Problem to solve -> Make an exact copy of the listing below. Pictures stay out of it.

BEGIN

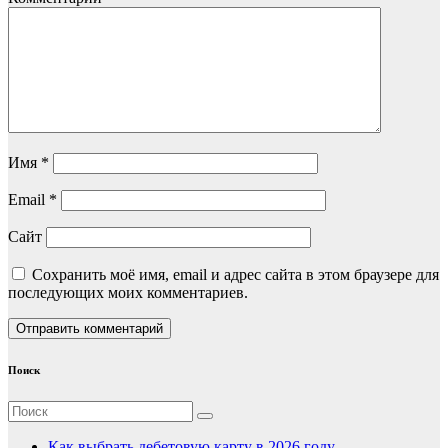
Имя
*
Email
*
Сайт
Сохранить моё имя, email и адрес сайта в этом браузере для
последующих моих комментариев.
Поиск
Как выбрать дебетовую карту в 2026 году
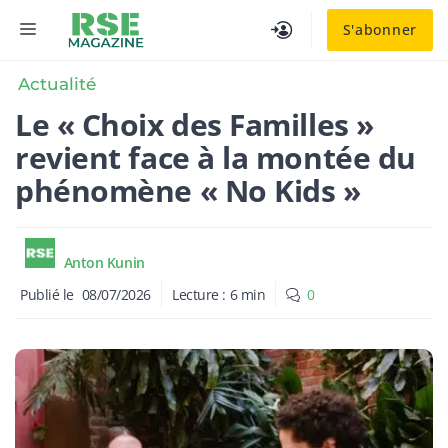
Aller
MENU
S'abonner
au
contenu
Actualité
Le « Choix des Familles »
revient face à la montée du
phénomène « No Kids »
Anton Kunin
Publié le
08/07/2026
Lecture :
6
min
0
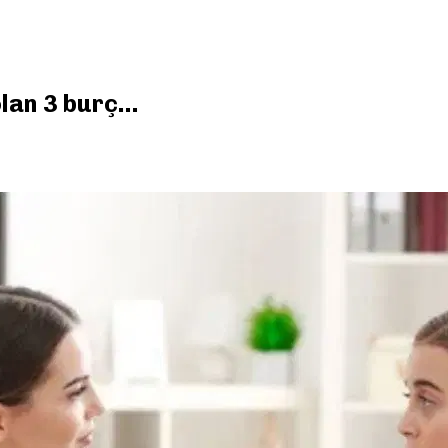
olan 3 burç…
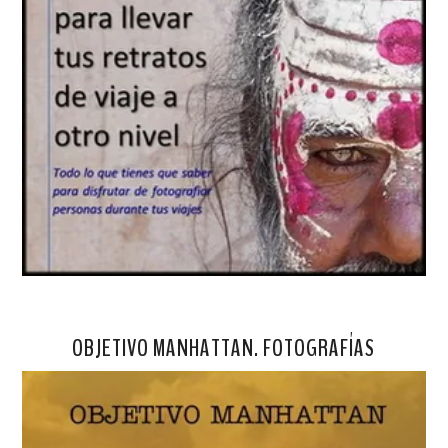
OBJETIVO MANHATTAN. FOTOGRAFÍAS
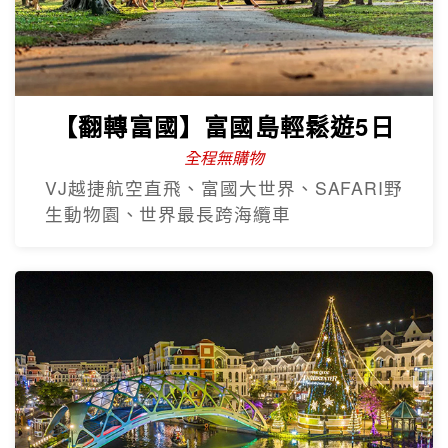
【翻轉富國】富國島輕鬆遊5日
全程無購物
VJ越捷航空直飛、富國大世界、SAFARI野
生動物園、世界最長跨海纜車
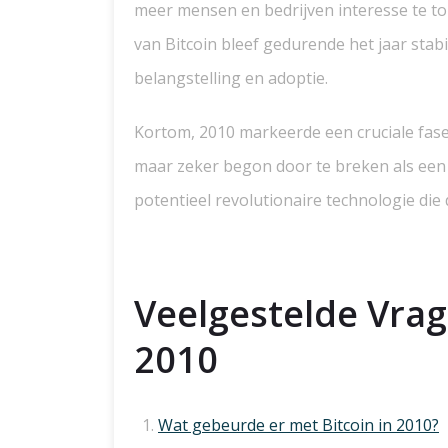
meer mensen en bedrijven interesse te ton
van Bitcoin bleef gedurende het jaar stab
belangstelling en adoptie.
Kortom, 2010 markeerde een cruciale fase 
maar zeker begon door te breken als een 
potentieel revolutionaire technologie die
Veelgestelde Vrag
2010
Wat gebeurde er met Bitcoin in 2010?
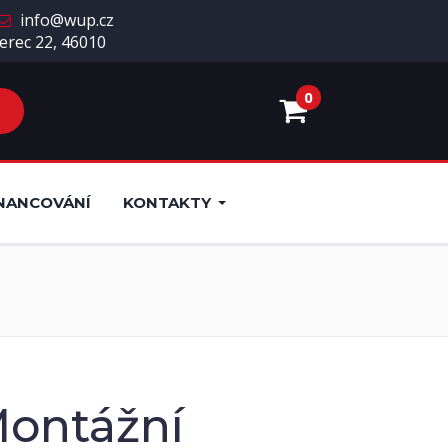
info@wup.cz
erec 22, 46010
0
NANCOVÁNÍ
KONTAKTY
ontážní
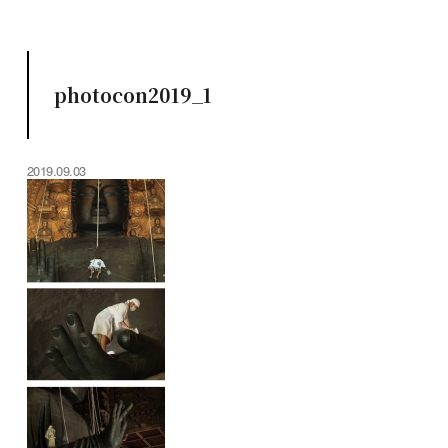
photocon2019_1
2019.09.03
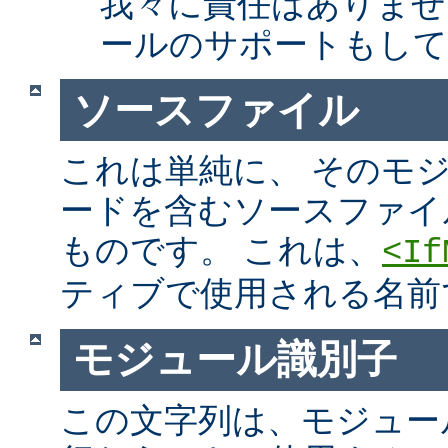
我々に責任はありませ
ールのサポートもして
ソースファイル
これは単純に、 そのモ
ードを含むソースファイ
ものです。 これは、
<If
ティブで使用される名前
モジュール識別子
この文字列は、モジュー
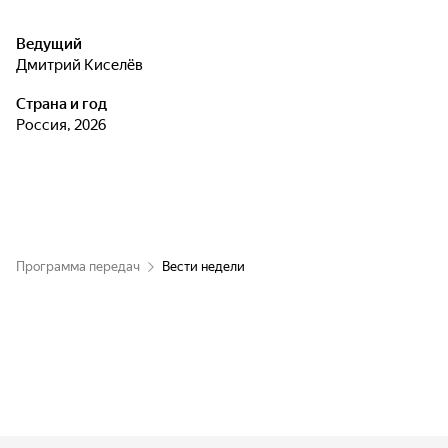
Ведущий
Дмитрий Киселёв
Страна и год
Россия, 2026
Программа передач
Вести недели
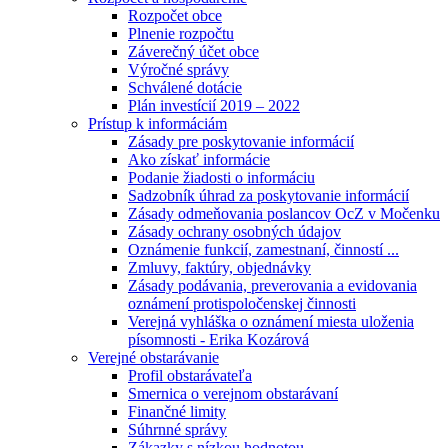
Rozpočet obce
Plnenie rozpočtu
Záverečný účet obce
Výročné správy
Schválené dotácie
Plán investícií 2019 – 2022
Prístup k informáciám
Zásady pre poskytovanie informácií
Ako získať informácie
Podanie žiadosti o informáciu
Sadzobník úhrad za poskytovanie informácií
Zásady odmeňovania poslancov OcZ v Močenku
Zásady ochrany osobných údajov
Oznámenie funkcií, zamestnaní, činností ...
Zmluvy, faktúry, objednávky
Zásady podávania, preverovania a evidovania
oznámení protispoločenskej činnosti
Verejná vyhláška o oznámení miesta uloženia
písomnosti - Erika Kozárová
Verejné obstarávanie
Profil obstarávateľa
Smernica o verejnom obstarávaní
Finančné limity
Súhrnné správy
Zákazky s nízkou hodnotou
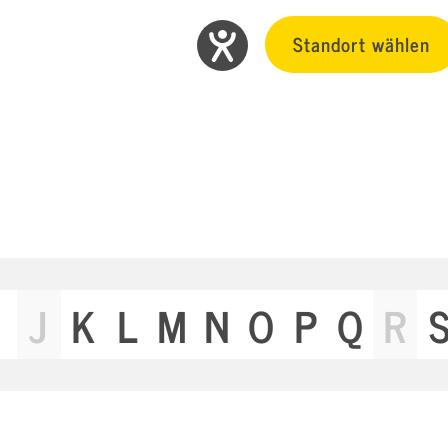
Standort wählen
J
K
L
M
N
O
P
Q
R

END

Response area ->
Имя
*
Email
*
Сайт
Сохранить моё имя, email и адрес сайта в этом браузере для
последующих моих комментариев.
Поиск
Как выбрать дебетовую карту в 2026 году
Aller
MENU
S'abonner
au
contenu
Actualité
Le « Choix des Familles »
revient face à la montée du
phénomène « No Kids »
Anton Kunin
Publié le
08/07/2026
Lecture :
6
min
0
olan 3 burç…
OBJETIVO MANHATTAN. FOTOGRAFÍAS
【翻轉富國】富國島輕鬆遊5日
全程無購物
VJ越捷航空直飛、富國大世界、SAFARI野
生動物園、世界最長跨海纜車
meer mensen en bedrijven interesse te ton
van Bitcoin bleef gedurende het jaar stab
belangstelling en adoptie.
Kortom, 2010 markeerde een cruciale fase 
maar zeker begon door te breken als een 
potentieel revolutionaire technologie die
Veelgestelde Vrag
2010
Wat gebeurde er met Bitcoin in 2010?
info@wup.cz
erec 22, 46010
0
NANCOVÁNÍ
KONTAKTY
ontážní
photocon2019_1
2019.09.03
我々に責任はありませ
ールのサポートもして
ソースファイル
これは単純に、 そのモ
ードを含むソースファイ
ものです。 これは、
<If
ティブで使用される名前
モジュール識別子
この文字列は、モジュー
Ведущий
Дмитрий Киселёв
Страна и год
Россия, 2026
Программа передач
Вести недели
Rozpočet obce
Plnenie rozpočtu
Záverečný účet obce
Výročné správy
Schválené dotácie
Plán investícií 2019 – 2022
Prístup k informáciám
Zásady pre poskytovanie informácií
Ako získať informácie
Podanie žiadosti o informáciu
Sadzobník úhrad za poskytovanie informácií
Zásady odmeňovania poslancov OcZ v Močenku
Zásady ochrany osobných údajov
Oznámenie funkcií, zamestnaní, činností ...
Zmluvy, faktúry, objednávky
Zásady podávania, preverovania a evidovania
oznámení protispoločenskej činnosti
Verejná vyhláška o oznámení miesta uloženia
písomnosti - Erika Kozárová
Verejné obstarávanie
Profil obstarávateľa
Smernica o verejnom obstarávaní
Finančné limity
Súhrnné správy
Zákazky s nízkou hodnotou
Standort wählen
J
K
L
M
N
O
P
Q
R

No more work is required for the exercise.